August 24, 2016
Federal Judge Overturns Durbin Rules, Debit Interchange up For Grabs Again
Aug. 1, 2013
The Durbin Amendment, a law capping debit interchange rates that has been in effect for nearly two years, was overturned yesterday by a federal judge in Washington. U.S. District Court Judge Richard Leon—calling the interchange fee and network non-exclusivity regulations under the Fed rules “fundamentally deficient”—ruled in favor of a group of retailers and trade organizations that had brought suit against the Federal Reserve Board on the matter in 2011. Judge Leon concluded in his order that the Fed “clearly disregarded Congress’s statutory intent by inappropriately inflating all debit-card transaction fees by billions of dollars and [failed] to provide merchants with multiple unaffiliated networks for each debit-card transaction.”
Merchants, which widely hailed the Durbin Amendment when it was added to the Dodd-Frank Wall Street reform bill passed in the wake of the 2008 financial crisis, became disenchanted with the law’s provisions after the final rule was implemented by the Fed. Many merchants—notably those that process a high volume of low-value transactions—actually saw the amount they pay in interchange rise when the card networks eliminated lower rates for small-ticket purchases.
The suit— filed more than a year ago by retailer groups including the National Retail Federation, the National Association of Convenience Stores and the National Restaurant Association—charged that the rules approved by the Fed Board of Governors exceed the authority granted to the Fed by Congress, and that the final rule is “arbitrary, capricious, an abuse of process and otherwise not in accordance with the law in violation of the Administrative Procedure Act.”
“From the very beginning, retailers and restaurants knew the Federal Reserve Board of Governors had grossly misapplied the Durbin Amendment,” said Mallory Duncan, senior vice president and general counsel of the National Retail Federation. “They failed to heed Congress’ call to set fee standards that were reasonable and proportional to the actual cost of a transaction. As a result, small-ticket transactions, such as those imposed on convenience stores and restaurants, skyrocketed under the misapplied law.”

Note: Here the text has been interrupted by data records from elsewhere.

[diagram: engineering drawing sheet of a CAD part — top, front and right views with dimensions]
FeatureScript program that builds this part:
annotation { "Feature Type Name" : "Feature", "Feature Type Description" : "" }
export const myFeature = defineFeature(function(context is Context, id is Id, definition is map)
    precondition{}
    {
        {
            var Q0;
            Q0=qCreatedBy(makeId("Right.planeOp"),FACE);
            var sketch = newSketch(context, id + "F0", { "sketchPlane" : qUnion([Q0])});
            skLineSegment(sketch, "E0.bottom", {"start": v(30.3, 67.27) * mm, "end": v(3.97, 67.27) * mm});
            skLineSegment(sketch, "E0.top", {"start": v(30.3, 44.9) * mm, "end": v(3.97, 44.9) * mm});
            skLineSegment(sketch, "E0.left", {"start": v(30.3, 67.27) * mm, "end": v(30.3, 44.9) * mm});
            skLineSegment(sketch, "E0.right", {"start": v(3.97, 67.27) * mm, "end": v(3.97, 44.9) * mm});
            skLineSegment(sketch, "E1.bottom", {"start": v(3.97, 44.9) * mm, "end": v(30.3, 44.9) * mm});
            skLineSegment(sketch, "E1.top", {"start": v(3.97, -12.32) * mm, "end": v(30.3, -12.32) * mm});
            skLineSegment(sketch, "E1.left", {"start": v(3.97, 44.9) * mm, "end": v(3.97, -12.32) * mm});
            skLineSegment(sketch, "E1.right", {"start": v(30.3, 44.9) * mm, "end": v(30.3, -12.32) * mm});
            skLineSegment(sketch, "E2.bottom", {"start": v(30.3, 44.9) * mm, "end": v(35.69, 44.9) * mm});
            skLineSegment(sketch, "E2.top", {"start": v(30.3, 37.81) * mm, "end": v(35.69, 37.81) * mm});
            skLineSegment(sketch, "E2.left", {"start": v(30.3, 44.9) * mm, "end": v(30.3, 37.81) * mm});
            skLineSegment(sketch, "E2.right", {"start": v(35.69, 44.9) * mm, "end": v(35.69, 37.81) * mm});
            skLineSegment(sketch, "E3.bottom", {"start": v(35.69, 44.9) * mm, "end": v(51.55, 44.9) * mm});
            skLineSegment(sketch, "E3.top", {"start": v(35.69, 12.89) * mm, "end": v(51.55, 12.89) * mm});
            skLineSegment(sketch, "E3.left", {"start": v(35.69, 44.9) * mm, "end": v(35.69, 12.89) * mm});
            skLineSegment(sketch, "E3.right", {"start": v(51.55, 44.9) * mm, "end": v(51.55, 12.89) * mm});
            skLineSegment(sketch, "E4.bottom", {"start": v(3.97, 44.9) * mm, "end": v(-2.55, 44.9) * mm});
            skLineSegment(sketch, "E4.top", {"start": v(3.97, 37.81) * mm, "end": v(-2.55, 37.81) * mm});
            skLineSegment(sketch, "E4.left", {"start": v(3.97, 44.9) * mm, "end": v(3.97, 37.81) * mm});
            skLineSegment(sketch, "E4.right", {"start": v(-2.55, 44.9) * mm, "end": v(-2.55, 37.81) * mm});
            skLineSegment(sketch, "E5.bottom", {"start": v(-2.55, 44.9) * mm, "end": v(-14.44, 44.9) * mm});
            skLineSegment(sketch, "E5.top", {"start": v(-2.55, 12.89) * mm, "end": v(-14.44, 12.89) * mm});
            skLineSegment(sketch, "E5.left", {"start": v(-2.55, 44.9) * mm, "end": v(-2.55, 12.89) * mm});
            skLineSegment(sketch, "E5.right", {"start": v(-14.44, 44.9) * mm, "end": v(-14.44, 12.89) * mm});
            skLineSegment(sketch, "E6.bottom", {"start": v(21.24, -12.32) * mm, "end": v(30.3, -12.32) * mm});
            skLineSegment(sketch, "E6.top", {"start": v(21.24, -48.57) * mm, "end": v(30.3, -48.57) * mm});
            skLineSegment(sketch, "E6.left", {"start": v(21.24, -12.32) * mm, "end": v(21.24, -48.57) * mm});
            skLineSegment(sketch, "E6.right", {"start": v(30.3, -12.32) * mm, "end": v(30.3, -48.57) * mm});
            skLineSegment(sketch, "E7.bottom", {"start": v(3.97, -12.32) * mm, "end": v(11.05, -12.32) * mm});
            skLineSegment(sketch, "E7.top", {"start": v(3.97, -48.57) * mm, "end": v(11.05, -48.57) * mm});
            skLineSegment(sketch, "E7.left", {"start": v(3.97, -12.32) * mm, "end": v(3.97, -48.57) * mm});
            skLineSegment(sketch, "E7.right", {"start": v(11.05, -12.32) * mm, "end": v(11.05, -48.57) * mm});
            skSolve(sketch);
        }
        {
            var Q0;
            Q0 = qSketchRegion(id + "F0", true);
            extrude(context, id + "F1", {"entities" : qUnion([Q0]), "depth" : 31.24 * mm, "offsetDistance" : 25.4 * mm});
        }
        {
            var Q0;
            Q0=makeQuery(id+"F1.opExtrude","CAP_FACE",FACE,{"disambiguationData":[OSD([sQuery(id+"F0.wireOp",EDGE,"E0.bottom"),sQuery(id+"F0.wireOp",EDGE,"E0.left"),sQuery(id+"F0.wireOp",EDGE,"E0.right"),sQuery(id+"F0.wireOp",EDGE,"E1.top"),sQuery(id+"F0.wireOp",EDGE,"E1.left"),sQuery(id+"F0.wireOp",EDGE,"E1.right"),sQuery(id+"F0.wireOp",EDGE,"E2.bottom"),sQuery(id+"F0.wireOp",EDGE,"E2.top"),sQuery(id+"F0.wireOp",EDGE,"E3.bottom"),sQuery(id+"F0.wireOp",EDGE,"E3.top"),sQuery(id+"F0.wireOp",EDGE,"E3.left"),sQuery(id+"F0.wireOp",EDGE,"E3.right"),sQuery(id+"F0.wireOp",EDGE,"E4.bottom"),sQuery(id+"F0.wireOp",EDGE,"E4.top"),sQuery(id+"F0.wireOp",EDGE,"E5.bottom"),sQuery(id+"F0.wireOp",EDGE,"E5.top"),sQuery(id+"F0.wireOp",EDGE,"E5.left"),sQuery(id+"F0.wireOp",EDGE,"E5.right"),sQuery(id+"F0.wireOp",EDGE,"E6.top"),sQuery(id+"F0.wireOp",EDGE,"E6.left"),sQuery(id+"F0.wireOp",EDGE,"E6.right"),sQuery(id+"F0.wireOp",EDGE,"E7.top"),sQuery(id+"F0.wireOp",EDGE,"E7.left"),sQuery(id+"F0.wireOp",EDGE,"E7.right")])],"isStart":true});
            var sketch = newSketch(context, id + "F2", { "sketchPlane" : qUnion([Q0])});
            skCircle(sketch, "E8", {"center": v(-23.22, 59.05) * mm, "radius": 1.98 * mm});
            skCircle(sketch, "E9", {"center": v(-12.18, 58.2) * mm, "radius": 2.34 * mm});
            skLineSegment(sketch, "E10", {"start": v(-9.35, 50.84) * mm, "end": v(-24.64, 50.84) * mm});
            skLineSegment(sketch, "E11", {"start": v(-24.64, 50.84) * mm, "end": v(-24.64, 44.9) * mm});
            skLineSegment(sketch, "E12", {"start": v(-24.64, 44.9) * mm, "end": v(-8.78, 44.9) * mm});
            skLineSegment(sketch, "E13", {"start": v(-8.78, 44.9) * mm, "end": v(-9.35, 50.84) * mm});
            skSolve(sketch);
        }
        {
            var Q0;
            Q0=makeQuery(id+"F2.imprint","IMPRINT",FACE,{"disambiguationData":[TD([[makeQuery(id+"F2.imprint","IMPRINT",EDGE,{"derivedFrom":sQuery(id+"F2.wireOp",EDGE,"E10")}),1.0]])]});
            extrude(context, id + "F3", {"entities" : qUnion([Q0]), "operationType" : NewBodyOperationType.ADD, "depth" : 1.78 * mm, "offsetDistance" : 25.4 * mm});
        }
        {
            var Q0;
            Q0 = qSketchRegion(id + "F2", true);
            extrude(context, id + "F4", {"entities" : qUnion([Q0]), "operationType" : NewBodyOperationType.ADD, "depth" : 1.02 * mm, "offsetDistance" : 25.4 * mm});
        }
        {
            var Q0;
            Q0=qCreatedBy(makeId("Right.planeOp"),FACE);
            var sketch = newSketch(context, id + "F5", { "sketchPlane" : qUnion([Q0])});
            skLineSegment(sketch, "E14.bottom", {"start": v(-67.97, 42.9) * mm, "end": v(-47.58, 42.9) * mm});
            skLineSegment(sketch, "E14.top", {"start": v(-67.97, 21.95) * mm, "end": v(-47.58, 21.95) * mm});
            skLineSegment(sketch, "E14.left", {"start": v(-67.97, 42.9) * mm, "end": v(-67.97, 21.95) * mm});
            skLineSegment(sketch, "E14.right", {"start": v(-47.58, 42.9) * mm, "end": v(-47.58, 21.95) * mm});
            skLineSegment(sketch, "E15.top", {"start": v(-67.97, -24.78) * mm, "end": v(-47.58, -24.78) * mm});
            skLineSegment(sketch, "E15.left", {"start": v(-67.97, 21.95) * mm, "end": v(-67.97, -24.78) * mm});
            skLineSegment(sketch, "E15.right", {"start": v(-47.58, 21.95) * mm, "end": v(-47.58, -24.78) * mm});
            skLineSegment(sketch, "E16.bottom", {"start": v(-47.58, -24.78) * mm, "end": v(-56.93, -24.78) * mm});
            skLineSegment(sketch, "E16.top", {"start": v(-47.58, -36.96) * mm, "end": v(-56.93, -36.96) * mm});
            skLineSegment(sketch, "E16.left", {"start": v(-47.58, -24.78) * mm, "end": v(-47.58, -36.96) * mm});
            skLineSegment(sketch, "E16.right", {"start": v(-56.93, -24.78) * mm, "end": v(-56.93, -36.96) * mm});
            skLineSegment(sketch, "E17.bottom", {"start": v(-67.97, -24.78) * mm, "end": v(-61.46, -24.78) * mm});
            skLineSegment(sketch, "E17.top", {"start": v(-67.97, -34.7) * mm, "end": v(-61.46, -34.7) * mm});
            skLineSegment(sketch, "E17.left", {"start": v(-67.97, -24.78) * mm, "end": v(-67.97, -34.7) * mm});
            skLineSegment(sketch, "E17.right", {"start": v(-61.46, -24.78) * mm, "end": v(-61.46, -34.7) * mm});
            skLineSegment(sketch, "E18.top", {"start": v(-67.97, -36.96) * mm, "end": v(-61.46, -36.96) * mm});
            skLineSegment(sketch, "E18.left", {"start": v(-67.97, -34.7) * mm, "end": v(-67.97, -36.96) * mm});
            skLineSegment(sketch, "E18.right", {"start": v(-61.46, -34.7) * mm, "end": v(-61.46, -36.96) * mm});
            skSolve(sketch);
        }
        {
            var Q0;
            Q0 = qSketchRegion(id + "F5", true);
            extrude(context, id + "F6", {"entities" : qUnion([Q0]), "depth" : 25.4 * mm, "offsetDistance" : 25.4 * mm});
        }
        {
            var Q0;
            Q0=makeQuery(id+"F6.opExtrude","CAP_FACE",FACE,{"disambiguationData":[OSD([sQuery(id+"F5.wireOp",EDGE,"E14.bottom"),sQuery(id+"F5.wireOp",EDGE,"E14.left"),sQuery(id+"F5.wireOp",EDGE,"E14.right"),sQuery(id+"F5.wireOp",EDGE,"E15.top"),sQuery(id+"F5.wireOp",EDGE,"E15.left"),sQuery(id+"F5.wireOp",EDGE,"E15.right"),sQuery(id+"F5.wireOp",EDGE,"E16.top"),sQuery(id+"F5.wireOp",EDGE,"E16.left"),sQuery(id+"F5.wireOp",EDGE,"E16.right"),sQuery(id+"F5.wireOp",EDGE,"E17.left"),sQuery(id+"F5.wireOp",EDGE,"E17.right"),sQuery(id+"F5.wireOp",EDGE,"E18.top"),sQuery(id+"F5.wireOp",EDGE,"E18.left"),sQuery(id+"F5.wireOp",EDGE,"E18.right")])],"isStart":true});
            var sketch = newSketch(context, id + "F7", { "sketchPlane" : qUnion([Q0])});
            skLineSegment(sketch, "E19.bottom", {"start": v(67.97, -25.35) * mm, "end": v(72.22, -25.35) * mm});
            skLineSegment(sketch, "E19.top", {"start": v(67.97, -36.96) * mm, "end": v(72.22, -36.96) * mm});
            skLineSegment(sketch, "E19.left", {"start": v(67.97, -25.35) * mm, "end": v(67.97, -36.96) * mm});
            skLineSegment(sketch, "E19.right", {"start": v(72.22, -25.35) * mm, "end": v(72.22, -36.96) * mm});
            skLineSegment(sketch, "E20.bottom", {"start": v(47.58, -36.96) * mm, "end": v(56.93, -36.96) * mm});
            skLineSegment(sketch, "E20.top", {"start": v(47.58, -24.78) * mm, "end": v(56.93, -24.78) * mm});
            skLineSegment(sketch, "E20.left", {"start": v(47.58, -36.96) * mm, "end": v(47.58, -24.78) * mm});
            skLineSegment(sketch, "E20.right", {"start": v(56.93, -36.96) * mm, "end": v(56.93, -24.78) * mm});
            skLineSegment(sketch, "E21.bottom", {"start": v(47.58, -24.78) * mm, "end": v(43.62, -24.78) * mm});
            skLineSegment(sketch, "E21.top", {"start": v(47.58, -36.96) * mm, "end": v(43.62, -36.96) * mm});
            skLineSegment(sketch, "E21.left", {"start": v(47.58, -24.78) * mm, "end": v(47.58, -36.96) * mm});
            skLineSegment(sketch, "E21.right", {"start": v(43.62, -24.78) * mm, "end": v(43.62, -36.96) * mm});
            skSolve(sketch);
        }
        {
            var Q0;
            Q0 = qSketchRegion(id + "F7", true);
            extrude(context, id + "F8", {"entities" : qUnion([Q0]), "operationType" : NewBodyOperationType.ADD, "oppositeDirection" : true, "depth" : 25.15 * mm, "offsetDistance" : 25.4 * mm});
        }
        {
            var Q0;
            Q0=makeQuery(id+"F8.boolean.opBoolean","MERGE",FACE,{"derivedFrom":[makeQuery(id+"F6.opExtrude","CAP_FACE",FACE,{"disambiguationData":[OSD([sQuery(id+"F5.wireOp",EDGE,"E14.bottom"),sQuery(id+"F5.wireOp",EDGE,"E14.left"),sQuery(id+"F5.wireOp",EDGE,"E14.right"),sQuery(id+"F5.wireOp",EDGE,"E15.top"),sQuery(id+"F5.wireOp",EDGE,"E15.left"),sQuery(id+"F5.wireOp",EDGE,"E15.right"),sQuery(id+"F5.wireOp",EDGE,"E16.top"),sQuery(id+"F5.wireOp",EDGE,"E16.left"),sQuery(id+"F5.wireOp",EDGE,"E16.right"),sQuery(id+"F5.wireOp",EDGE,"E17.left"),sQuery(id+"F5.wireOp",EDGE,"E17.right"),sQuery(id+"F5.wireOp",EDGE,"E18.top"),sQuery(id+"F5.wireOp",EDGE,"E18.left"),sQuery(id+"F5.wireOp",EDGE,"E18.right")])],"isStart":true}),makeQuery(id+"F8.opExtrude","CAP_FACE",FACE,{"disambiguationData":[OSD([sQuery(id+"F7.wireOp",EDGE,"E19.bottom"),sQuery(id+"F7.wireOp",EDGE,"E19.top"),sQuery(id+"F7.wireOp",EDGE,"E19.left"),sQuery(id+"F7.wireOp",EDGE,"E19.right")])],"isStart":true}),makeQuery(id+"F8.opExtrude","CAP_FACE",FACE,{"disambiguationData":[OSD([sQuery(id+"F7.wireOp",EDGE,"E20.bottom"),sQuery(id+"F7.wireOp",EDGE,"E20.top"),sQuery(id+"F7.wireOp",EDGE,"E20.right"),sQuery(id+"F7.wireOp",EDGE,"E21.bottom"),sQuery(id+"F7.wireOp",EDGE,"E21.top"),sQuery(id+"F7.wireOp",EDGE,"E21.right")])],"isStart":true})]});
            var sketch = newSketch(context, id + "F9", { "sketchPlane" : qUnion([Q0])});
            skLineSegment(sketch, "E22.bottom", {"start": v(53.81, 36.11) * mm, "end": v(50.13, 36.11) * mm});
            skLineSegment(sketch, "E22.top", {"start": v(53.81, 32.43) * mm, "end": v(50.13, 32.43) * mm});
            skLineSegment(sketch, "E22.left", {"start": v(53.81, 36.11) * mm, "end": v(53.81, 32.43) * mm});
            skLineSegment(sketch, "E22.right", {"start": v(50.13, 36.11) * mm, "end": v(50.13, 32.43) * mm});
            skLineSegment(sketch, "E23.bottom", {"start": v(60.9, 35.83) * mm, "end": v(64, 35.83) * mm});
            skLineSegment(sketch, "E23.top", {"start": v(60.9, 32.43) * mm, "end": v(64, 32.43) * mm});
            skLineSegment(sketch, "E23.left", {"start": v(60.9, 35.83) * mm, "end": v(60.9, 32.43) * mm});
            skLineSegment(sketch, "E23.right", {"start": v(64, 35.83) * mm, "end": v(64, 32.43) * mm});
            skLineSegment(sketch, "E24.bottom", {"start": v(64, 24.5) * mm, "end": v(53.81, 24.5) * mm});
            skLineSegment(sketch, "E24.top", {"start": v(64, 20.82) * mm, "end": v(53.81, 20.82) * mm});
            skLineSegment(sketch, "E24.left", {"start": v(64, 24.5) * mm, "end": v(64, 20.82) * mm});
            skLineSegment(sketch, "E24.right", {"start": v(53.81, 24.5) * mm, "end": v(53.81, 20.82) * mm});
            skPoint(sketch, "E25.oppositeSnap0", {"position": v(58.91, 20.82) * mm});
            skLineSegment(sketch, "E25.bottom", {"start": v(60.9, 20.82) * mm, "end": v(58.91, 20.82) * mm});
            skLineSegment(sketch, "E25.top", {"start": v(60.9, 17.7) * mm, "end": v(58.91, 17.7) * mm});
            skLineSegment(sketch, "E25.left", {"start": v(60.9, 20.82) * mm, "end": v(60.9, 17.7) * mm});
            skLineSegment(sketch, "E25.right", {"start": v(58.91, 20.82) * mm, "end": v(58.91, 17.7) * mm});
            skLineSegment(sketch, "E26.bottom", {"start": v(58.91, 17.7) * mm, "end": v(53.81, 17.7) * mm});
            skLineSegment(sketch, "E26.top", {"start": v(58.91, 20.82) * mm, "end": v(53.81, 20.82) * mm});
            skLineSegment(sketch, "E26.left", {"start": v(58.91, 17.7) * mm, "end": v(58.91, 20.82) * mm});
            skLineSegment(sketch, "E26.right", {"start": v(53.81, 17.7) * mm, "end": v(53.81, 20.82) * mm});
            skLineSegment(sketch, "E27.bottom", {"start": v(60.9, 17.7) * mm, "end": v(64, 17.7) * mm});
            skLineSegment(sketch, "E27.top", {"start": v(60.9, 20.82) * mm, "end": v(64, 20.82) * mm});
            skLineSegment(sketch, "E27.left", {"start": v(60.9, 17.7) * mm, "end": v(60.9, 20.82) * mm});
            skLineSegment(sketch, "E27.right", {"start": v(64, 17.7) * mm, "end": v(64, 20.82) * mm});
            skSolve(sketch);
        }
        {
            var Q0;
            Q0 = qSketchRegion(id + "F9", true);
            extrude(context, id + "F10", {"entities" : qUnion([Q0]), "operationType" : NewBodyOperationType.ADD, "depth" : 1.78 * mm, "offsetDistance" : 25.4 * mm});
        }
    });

Less than three months ago, the Federal Reserve Bank of Richmond’s own economists confirmed the small-ticket phenomenon in an article about the law’s unintended consequences , bolstering Judge Leon’s decision that the Fed’s final rule did not follow the intent of Congress, which was to lower interchange for all categories of merchant.
The Richmond team’s economic research found “market-determined interchange fees tend to be too high compared with the social optimum, so [continuing to regulate] down interchange fees could be welfare enhancing.” But putting a cap on the maximum interchange fee may not be working the way lawmakers had hoped. “Capping the weighted average interchange fee, instead of the maximum interchange fee, may avoid the unintended consequence on small-ticket merchants.”
In the original motion, plaintiffs argued that the Fed’s final rule “greatly expanded the costs allowed in the interchange fee standard,” which resulted in “shifting billions of dollars in additional costs from the issuing banks to merchants that accept debit cards.” The suit also says the final rule mishandled the network non-exclusivity portion of the Durbin Amendment, resulting in “entire categories of debit card transactions—such as Internet and telephone transactions, hotel stays and car rentals—not being afforded the competitive network choice required by statute.”
Leon has dumped the matter back into the hands of the Fed, which will need to go through the lengthy rulemaking process again. In the interim, the judge said the current rules would remain in force, but that a new Final Rule would need to be formulated in “months, not years.”